I think that there are a lot of benefits to promoting diversity in the workplace. I think that people who are able to work with a variety of people can benefit from it. I don't however think that people should be overlooked in the hiring process just because a workplace is trying to make it more diverse.
I believe there are significant benefits to promoting diversity in the workplace. I believe this is good thing to do to promote acceptance across the population. Promoting diversity is being socially responsible and companies should strive to be socially responsible. When you do right by your employees you're more likely to do right by your customers.

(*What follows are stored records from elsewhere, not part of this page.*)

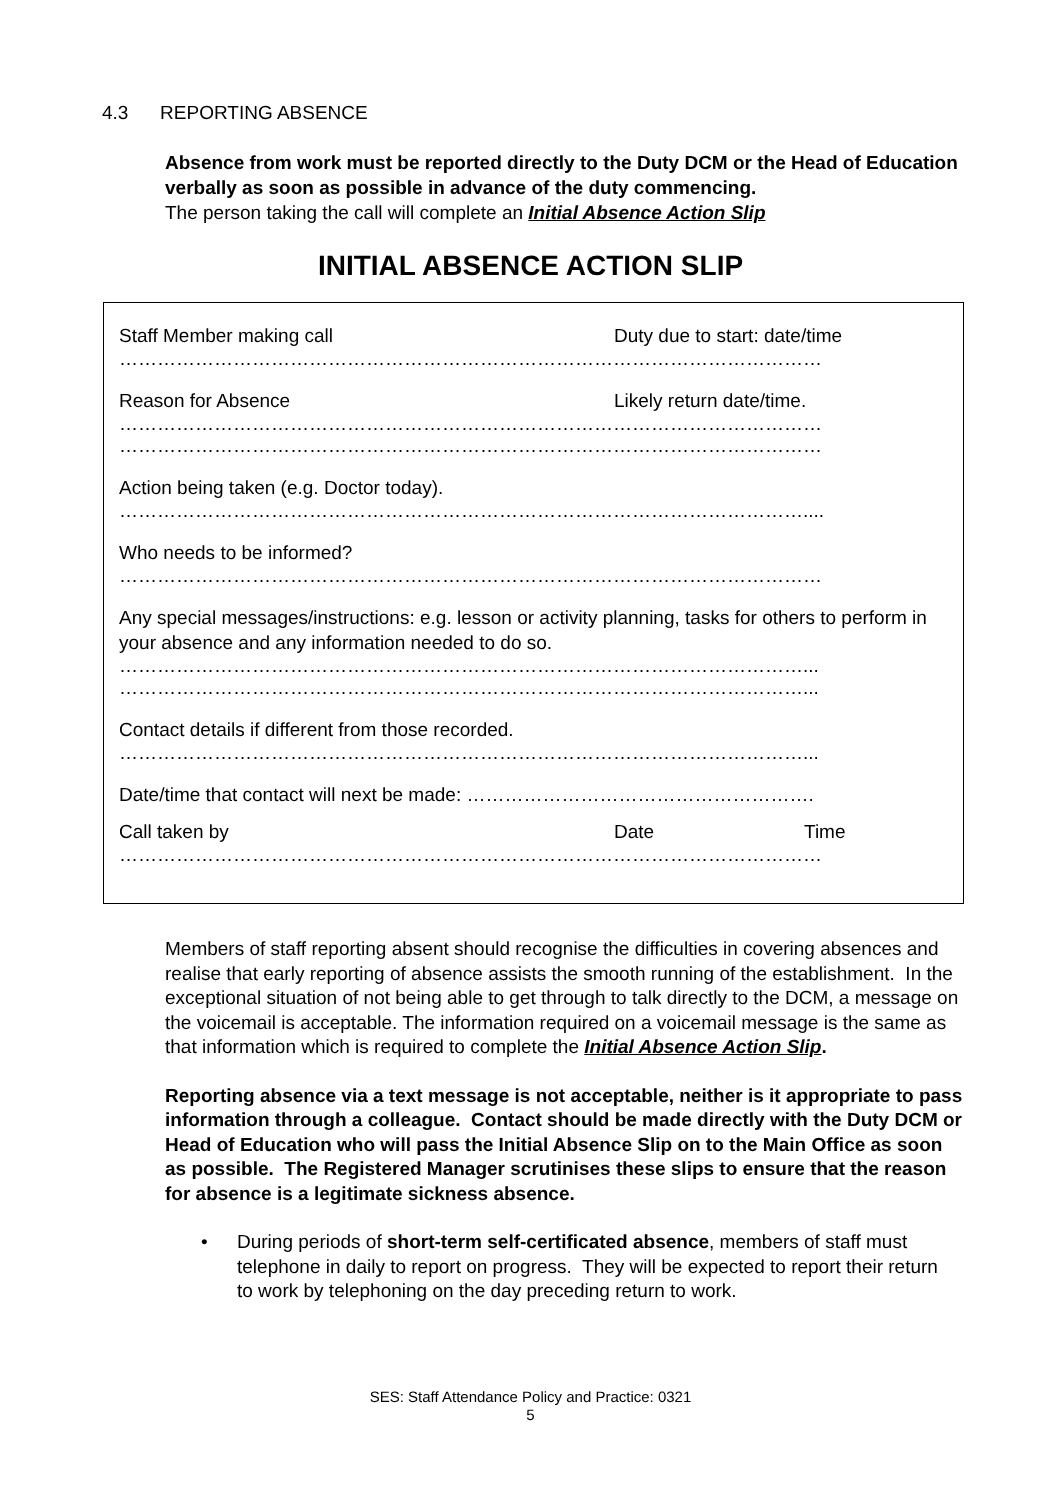4.3 REPORTING ABSENCE
Absence from work must be reported directly to the Duty DCM or the Head of Education verbally as soon as possible in advance of the duty commencing.
The person taking the call will complete an Initial Absence Action Slip
INITIAL ABSENCE ACTION SLIP
Staff Member making call Duty due to start: date/time
…………………………………………………………………………………………………
Reason for Absence Likely return date/time.
…………………………………………………………………………………………………
…………………………………………………………………………………………………
Action being taken (e.g. Doctor today).
………………………………………………………………………………………………....
Who needs to be informed?
…………………………………………………………………………………………………
Any special messages/instructions: e.g. lesson or activity planning, tasks for others to perform in your absence and any information needed to do so.
………………………………………………………………………………………………...
………………………………………………………………………………………………...
Contact details if different from those recorded.
………………………………………………………………………………………………...
Date/time that contact will next be made: ……………………………………………….
Call taken by Date Time
…………………………………………………………………………………………………
Members of staff reporting absent should recognise the difficulties in covering absences and realise that early reporting of absence assists the smooth running of the establishment. In the exceptional situation of not being able to get through to talk directly to the DCM, a message on the voicemail is acceptable. The information required on a voicemail message is the same as that information which is required to complete the Initial Absence Action Slip.
Reporting absence via a text message is not acceptable, neither is it appropriate to pass information through a colleague. Contact should be made directly with the Duty DCM or Head of Education who will pass the Initial Absence Slip on to the Main Office as soon as possible. The Registered Manager scrutinises these slips to ensure that the reason for absence is a legitimate sickness absence.
• During periods of short-term self-certificated absence, members of staff must telephone in daily to report on progress. They will be expected to report their return to work by telephoning on the day preceding return to work.
SES: Staff Attendance Policy and Practice: 0321
5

The less diverse a group of people, the less diversity of opinions and thoughts. A major benefit to having an heterogeneous group of people in the workplace, rather than an homogeneous one, is that when issues are addressed the group is likely to come up with more opinions and potential solutions for problems.
Yes, there are significant benefits to promoting diversity in the workplace, because having different points of view on things can help bring new approaches to problem solving. Also, minorities and women will feel more comfortable in the work place if there is a diversity of thought among the other employees.

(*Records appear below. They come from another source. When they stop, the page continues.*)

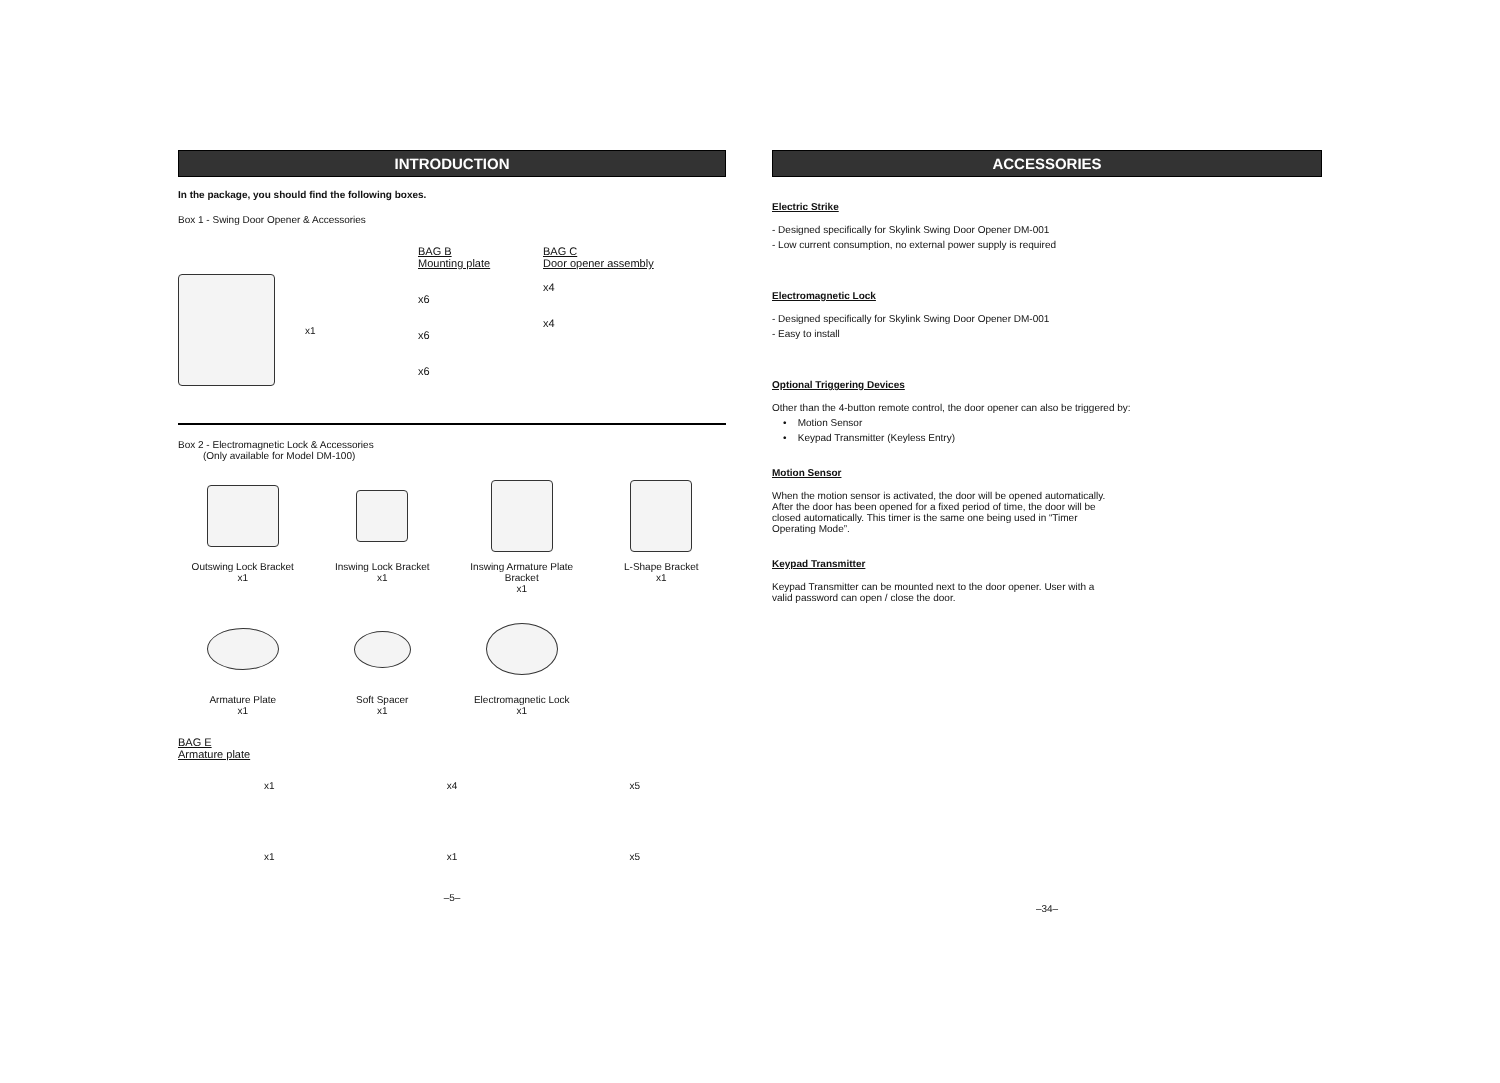INTRODUCTION
In the package, you should find the following boxes.
Box 1 - Swing Door Opener & Accessories
x1 BAG B
Mounting plate
x6
x6
x6
BAG C
Door opener assembly
x4
x4
Box 2 - Electromagnetic Lock & Accessories
(Only available for Model DM-100)
Outswing Lock Bracket
x1
Inswing Lock Bracket
x1
Inswing Armature Plate Bracket
x1
L-Shape Bracket
x1
Armature Plate
x1
Soft Spacer
x1
Electromagnetic Lock
x1
BAG E
Armature plate
x1
x4
x5
x1
x1
x5
–5–
ACCESSORIES
Electric Strike
- Designed specifically for Skylink Swing Door Opener DM-001
- Low current consumption, no external power supply is required
Electromagnetic Lock
- Designed specifically for Skylink Swing Door Opener DM-001
- Easy to install
Optional Triggering Devices
Other than the 4-button remote control, the door opener can also be triggered by:
• Motion Sensor
• Keypad Transmitter (Keyless Entry)
Motion Sensor
When the motion sensor is activated, the door will be opened automatically.
After the door has been opened for a fixed period of time, the door will be
closed automatically. This timer is the same one being used in “Timer
Operating Mode”.
Keypad Transmitter
Keypad Transmitter can be mounted next to the door opener. User with a
valid password can open / close the door.
–34–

Let's assume that all human beings have the capacity to be equal, if given the same opportunities. A pretty safe and fair assumption to make.* However, to an employer, the primary goal is to make money through the labor of the employees. Therefore, whoever provides the employer with the best return on the investment of employment should be employed.
This is where diversity quotas damage industry. To hire someone for a reason other than their ability to perform their job role, whether it's nepotism, cronyism or affirmative action, is to recklessly risk profit for the company.
Obviously, affirmative action can be viewed as positive and may improve company image, but realistically, how many people stop and consider what percentage of apple were an ethnic minority before they buy an iPhone? If you're willing to risk your employment base that the company relies on for the minute market share that may or may not come with the cast of the 'It's a small world' ride, you shouldn't be put in a position to make any decisions for a business.
If we can agree everyone is capable of the same outcome with the same opportunities, then it does not matter what colour, gender or orientation an individual is, rather the ability to benefit the company. Playing the identity politics game drives us apart and damages industry. Hard work alone should determine the employee, and if certain people need more help, we should make sure they have the same opportunities as their peers, and nothing more.